Malaysia Producer Price Index Up 0.3% on Year in February

MT Newswires Live03-28

Cooled by declines in oil and gas bills, Malaysia's producer price index (PPI) rose 0.3% on year in February, slowing from the 0.8% on-year rise logged in January, reported the Department of Statistics on Thursday.

Crude petroleum bills fell by 9.8% on year in February, and natural gas charges fell 9.4%.

The manufacturing sector PPI posted a modest decline of 0.3%, reported the Department of Statistics. The electricity and gas supply sector PPI recorded a slight decline of 0.2%.

In contrast, the agriculture, forestry and fishing sector PPI rose 15.2% on year in February, pushed by perennial crop prices, said officials.

Malaysia's PPI gauges prices of goods and services sold by manufacturers and producers at the wholesale level to other business and distributors. It is distinct from the consumer price index (CPI), that measures prices in retail locations faced by shoppers.

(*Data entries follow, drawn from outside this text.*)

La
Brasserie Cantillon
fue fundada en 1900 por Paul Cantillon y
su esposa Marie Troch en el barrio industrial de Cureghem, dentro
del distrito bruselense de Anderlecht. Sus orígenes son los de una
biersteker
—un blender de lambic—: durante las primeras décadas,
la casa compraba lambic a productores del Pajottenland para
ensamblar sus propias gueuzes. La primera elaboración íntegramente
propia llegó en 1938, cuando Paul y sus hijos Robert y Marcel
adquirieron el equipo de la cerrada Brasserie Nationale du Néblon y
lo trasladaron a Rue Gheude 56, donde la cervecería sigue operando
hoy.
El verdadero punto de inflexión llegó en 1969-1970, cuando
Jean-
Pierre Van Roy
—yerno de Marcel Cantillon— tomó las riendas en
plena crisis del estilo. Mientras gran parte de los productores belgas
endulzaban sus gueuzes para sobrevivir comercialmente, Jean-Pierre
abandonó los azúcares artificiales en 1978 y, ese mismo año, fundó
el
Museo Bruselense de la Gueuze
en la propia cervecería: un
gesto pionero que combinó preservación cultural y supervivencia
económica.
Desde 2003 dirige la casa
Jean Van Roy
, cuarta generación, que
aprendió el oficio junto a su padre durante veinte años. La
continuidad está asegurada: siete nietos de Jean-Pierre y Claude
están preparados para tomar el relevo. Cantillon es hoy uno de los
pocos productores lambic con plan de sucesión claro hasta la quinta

Movements in the PPI are sometimes a prelude to later movements in the CPI, as retailers try recoup costs or pass on savings to consumers.

In general, the outlook for inflation in Malaysia is tempered, according to a recent statement from the nation's central bank.

In its monetary policy statement issued in early March, Bank Negara Malaysia said it expected the nation's inflation situation to remain under control through 2025.

"Headline and core inflation stood at 1.7% and 1.8% respectively in January 2025. Overall, inflation in 2025 is expected to remain manageable, amid the easing global cost conditions and the absence of excessive domestic demand pressures," reported Bank Negara Malaysia.